Is a high-risk clinical target volume required? Evaluation of the dosimetric feasibility based on T staging

BackgroundClinical target delineation is a primary focus in the field of radiotherapy. This study aimed to investigate whether high-risk clinical target volume can be removed in nasopharyngeal carcinoma patients with different T stages. Materials and methodsWe designed a test plan without the high-risk clinical target volume for 111 nasopharyngeal carcinoma patients and further compared the test plans with the treatment plans in the parameters of planning target volumes and the radiation dose to normal organs. ResultsOur data showed that when high-risk clinical target volume was abnegated, target coverage, conformity indices, and homogeneity indices of planning target volumes and doses of normal organs were not influenced in the T4 nasopharyngeal carcinoma patients, and more than 95% of the high-risk planning target volume area could still be covered by the 60 Gy dose line.
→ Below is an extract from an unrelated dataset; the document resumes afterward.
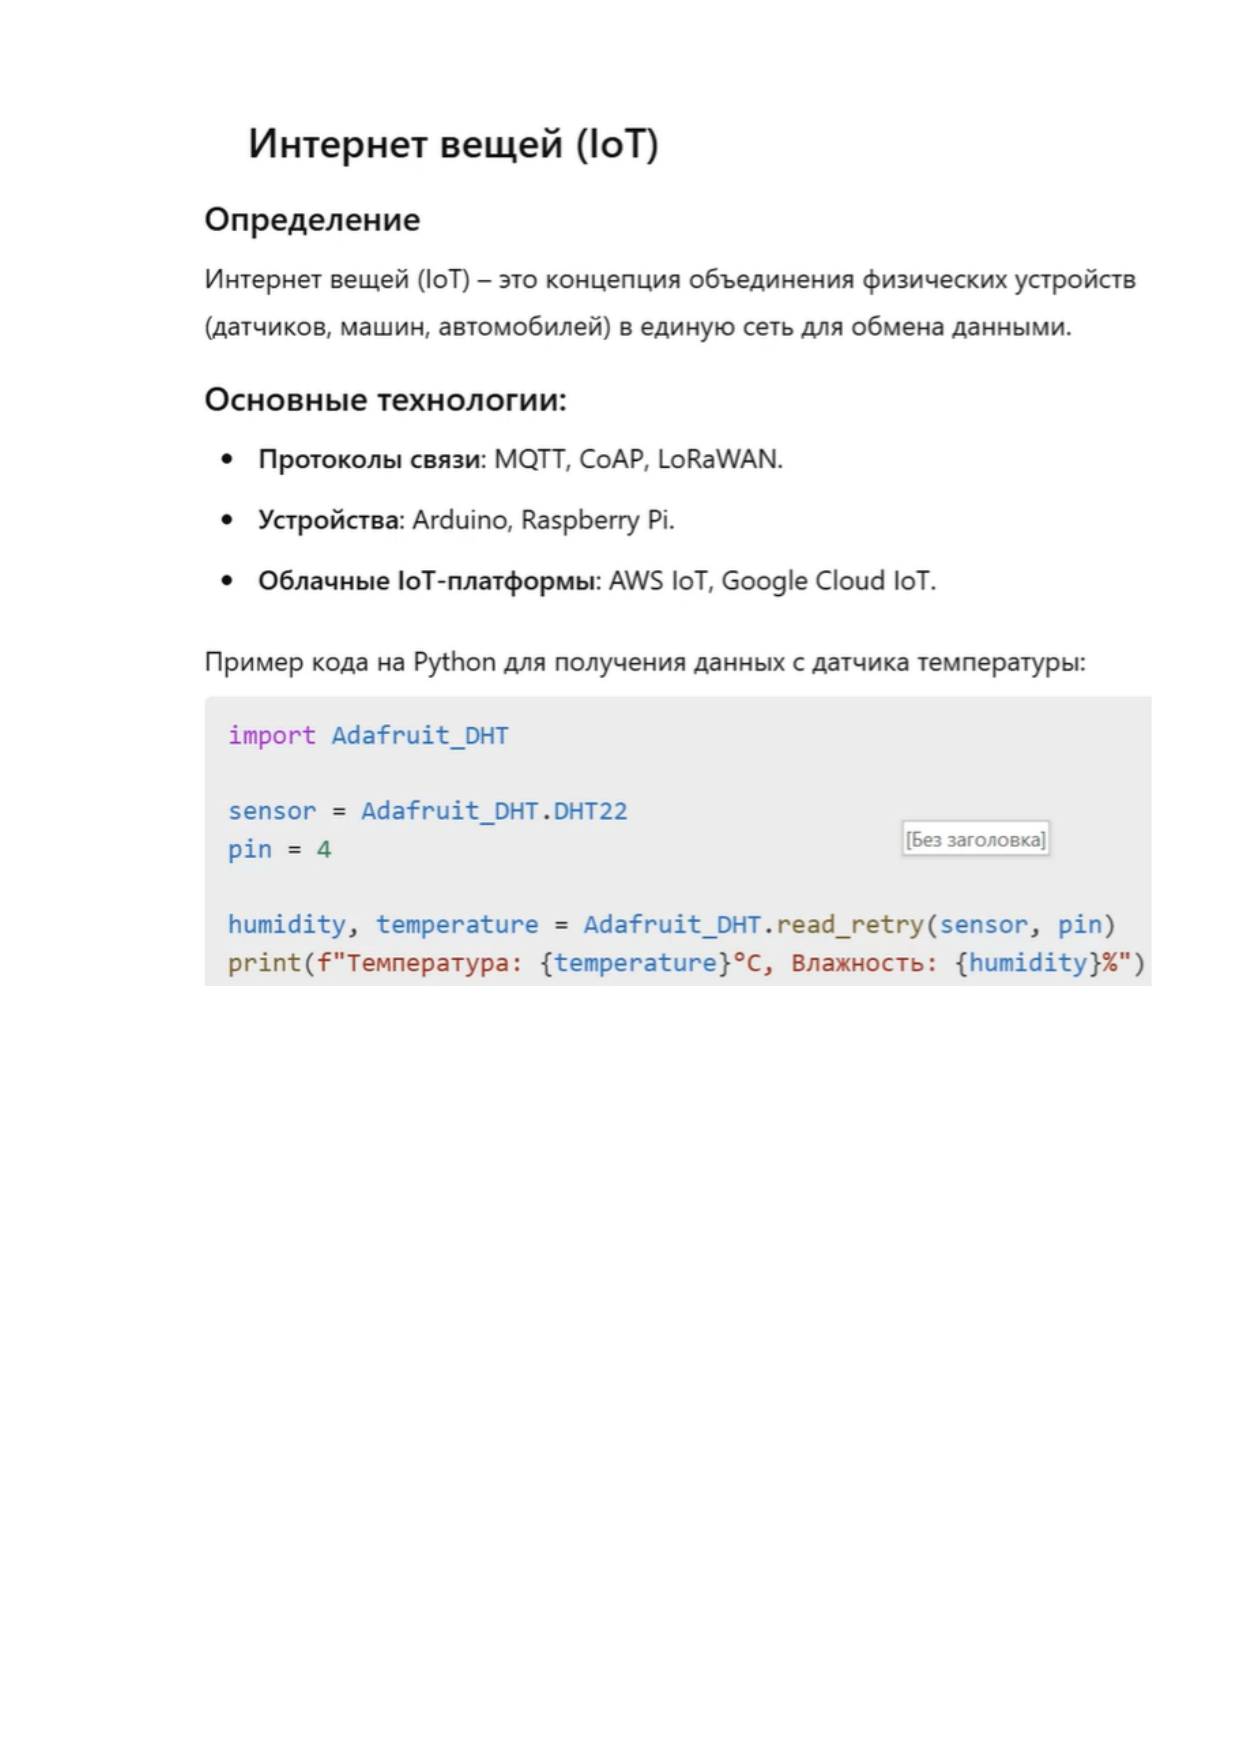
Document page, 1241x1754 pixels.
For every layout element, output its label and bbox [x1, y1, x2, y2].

picture [177, 118, 1152, 986]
However, only some T1-3 patients achieved the ideal dose coverage, and even fewer after induction chemotherapy (62.8% vs. 41.2%, p = 0.018). Gross tumor volume was positively correlated with the target coverage of the original high-risk planning target volume in the test-plan (p = 0.0001). Gross tumor volume can be used to predict whether the target coverage of high-risk planning target volume is more than 95% (area under the curve = 0.868). ConclusionOmitting high risk clinical target volume can be considered in patients with T4 nasopharyngeal carcinoma according to physical evaluations. However, this approach is only suitable for a specific subset of T1-3 patients.